Гипоспадия

06.07.2009

Гипоспадия (hypospadia; греч. hypo- + spadon расщелина, трещина; синоним нижняя расщелина мочеиспускательного канала) — врожденный порок развития мочеиспускательного канала, заключающийся в его незаращении на протяжении вентральной (нижней) поверхности полового члена. При этом наружное отверстие мочеиспускательного канала открывается в области венечной борозды, ствола полового члена, в области мошонки или промежности. Соответственно различают головчатую, стволовую, членомошоночную, мошоночную и промежностную формы Г. Особой формой является так называемая гипоспадия без гипоспадии, характеризующаяся недоразвитием (укорочением) мочеиспускательного канала. Частота Г. составляет 1 случай на 200—300 новорожденных мальчиков. Г. часто сопровождается недоразвитием кавернозных тел полового члена, мошонки и яичек, ложным крипторхизмом; иногда сочетается с пороками развития других органов и систем. Возникновение Г. относят к 10—14-й неделе эмбрионального развития, когда происходят формирование мочеиспускательной трубки из уретральной борозды, слияние ее проксимального и дистального отделов и развитие пещеристых тел.

Нарушение синхронности этих процессов, задержка и остановка развития уретры влечет за собой возникновение Г. На протяжении участка, на котором первичная уретральная борозда не трансформировалась в трубчатый орган, происходит ее перерождение в короткий и плотный соединительнотканный эмбриональный тяж, приводящий к деформации полового члена, вогнутости его вентральной поверхности и укорочению. Наиболее вероятной причиной возникновения Г. считается гормональный дисбаланс, когда в кровоток организма матери под влиянием нервно-психического стресса, инфекционных или воспалительных заболеваний, патологии надпочечников происходит выброс избыточного количества гормонов (гиперэстрогения). Помимо атипичной локализации наружного отверстия уретры, укорочения, недоразвития и деформации полового члена, при Г. может наблюдаться сужение отверстия уретры. Это приводит к затрудненному мочеиспусканию, задержке мочи, вторичному расширению мочеточников, почечных лоханок и чашечек, их атонии.

Характерным симптомом Г. является разбрызгивание струи мочи, что вынуждает больных мочиться сидя. У взрослых Г. затрудняет или делает невозможным половой акт. Все это постепенно отрицательно отражается на нервно-психическом состоянии больных, обусловливая их замкнутость, раздражительность, отчужденность. Диагноз Г. обычно не вызывает трудностей. Однако в случае мошоночной и промежностной форм могут возникать сложности при определении пола. В подобных случаях необходима консультация эндокринолога, уролога и генетика, т.к. ошибки при определении пола в раннем детском возрасте приводят к необходимости его хирургической коррекции с последующей сложной социальной реабилитацией и психологической переориентацией.

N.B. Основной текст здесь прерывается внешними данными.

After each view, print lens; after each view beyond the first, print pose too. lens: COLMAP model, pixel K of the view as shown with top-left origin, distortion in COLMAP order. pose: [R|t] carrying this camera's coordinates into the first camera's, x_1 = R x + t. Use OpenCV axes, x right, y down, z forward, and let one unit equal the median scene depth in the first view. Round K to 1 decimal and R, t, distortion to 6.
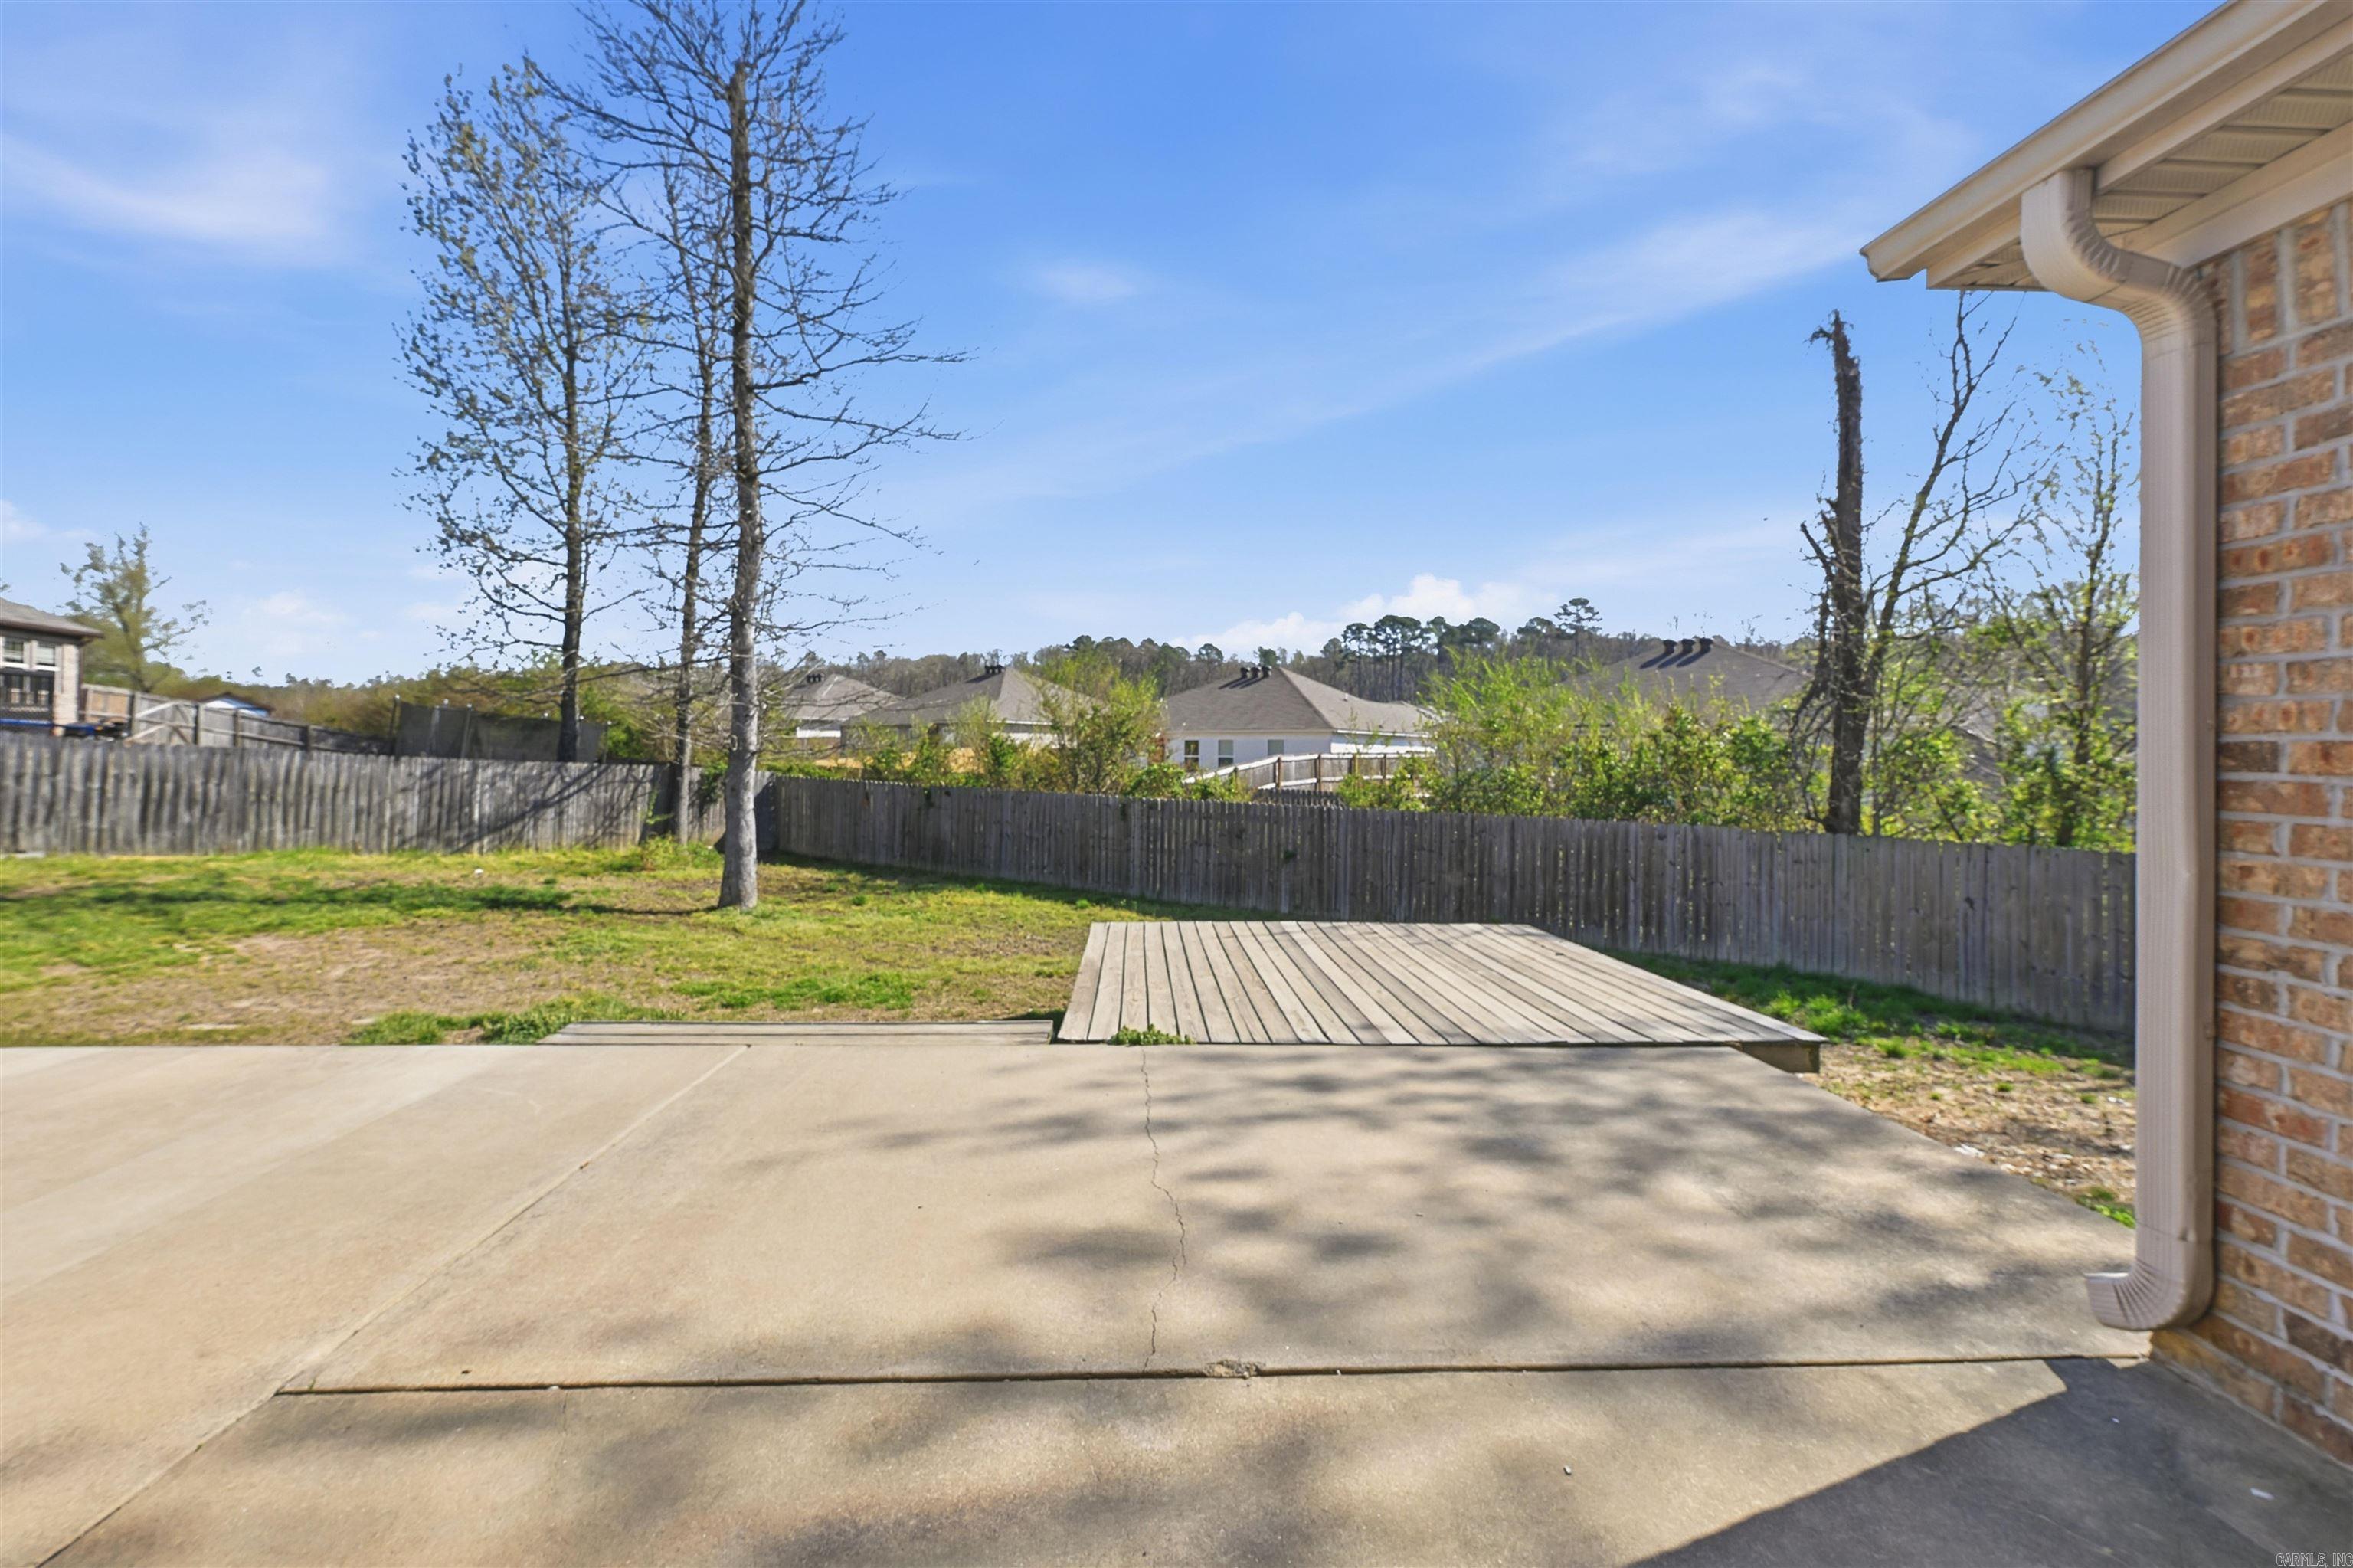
lens RADIAL K [[958.2, 0, 1183.2], [0, 958.2, 755.3], [0, 0, 1]] dist [0.000110, -0.000110]
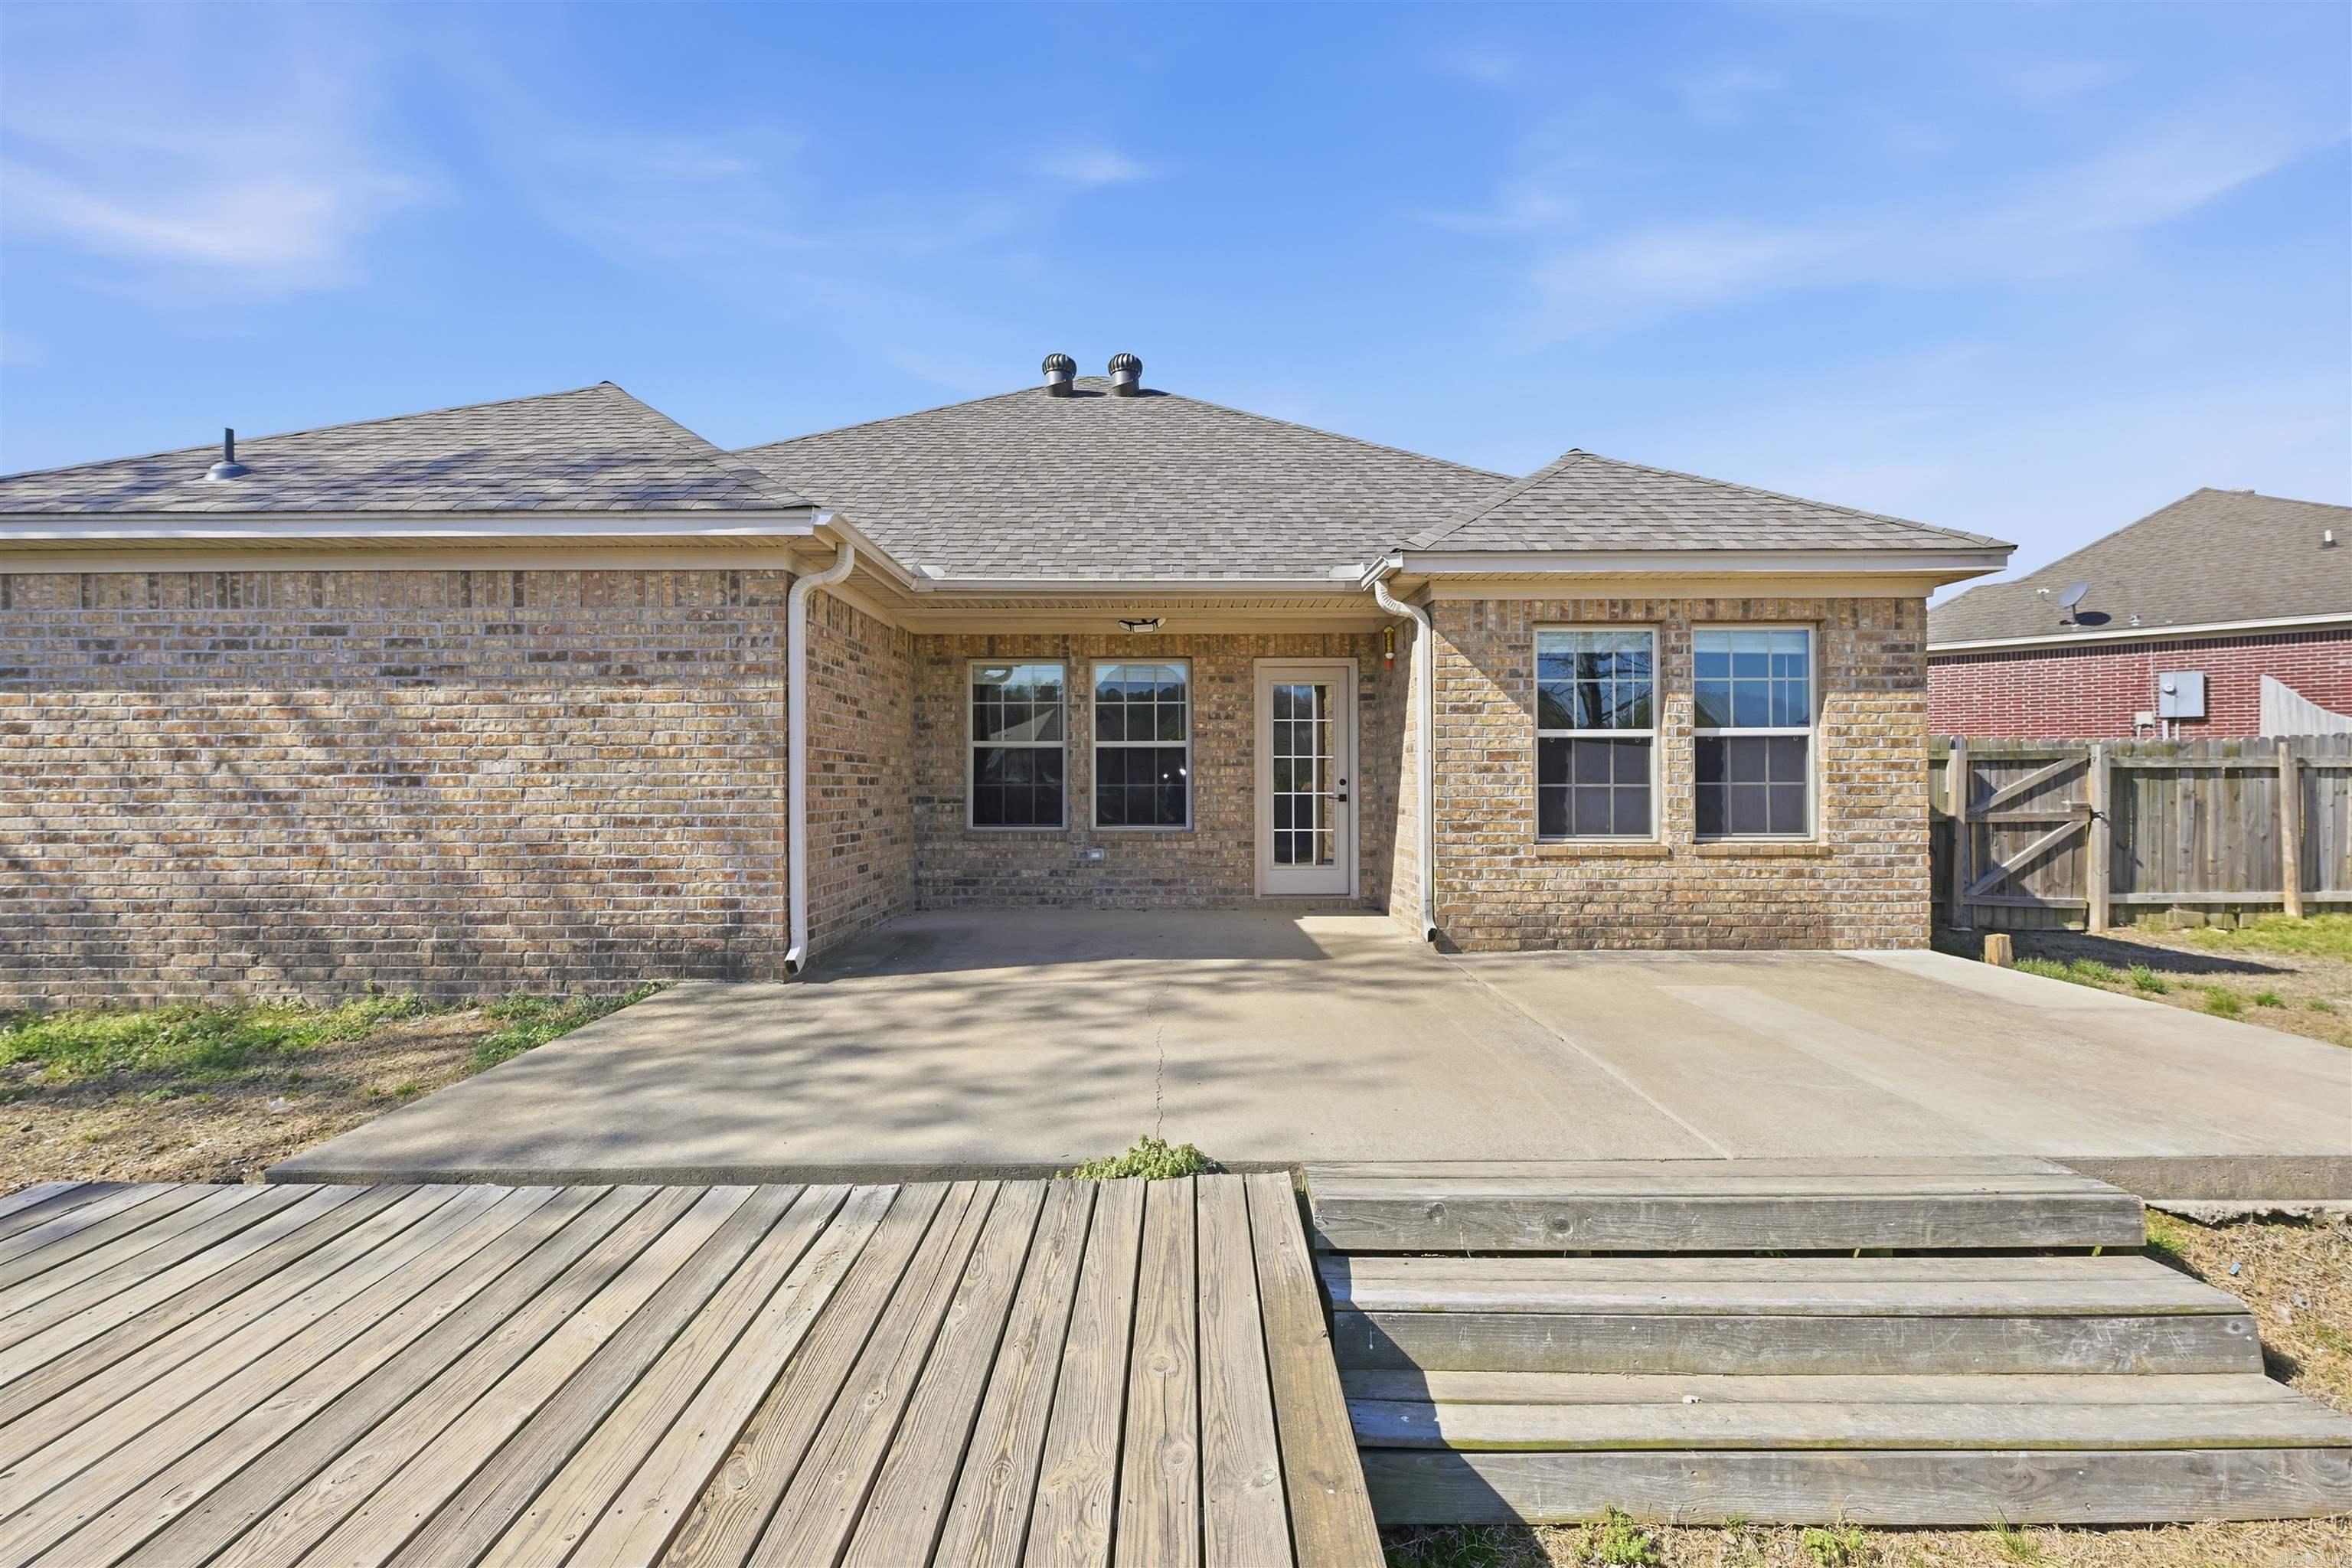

Лечение Г. хирургическое. При сужении наружного отверстия уретры производят ее рассечение (меатотомию). В возрасте 1 года иссекают соединительнотканный эмбриональный тяж (хорду) вдоль ствола полового члена и замещают кожный дефект путем перемещения встречных кожных лоскутов. Второй этап операции (пластику мочеиспускательного канала) производят в возрасте 6—7 лет. Прогноз при своевременном хирургическом лечении Г. благоприятный. Начиная с рождения и до завершения лечения больные Г. подлежат диспансерному наблюдению с целью своевременного направления на хирургическое лечение и выявления возможных послеоперационных вторичных деформаций полового члена.

Библиогр.: Савченко Н.Е. Гипоспадия и ее лечение, Минск, 1962, библиогр.; Скородок Л.М. и Савченко О.И. Нарушения полового развития у мальчиков, М., 1984.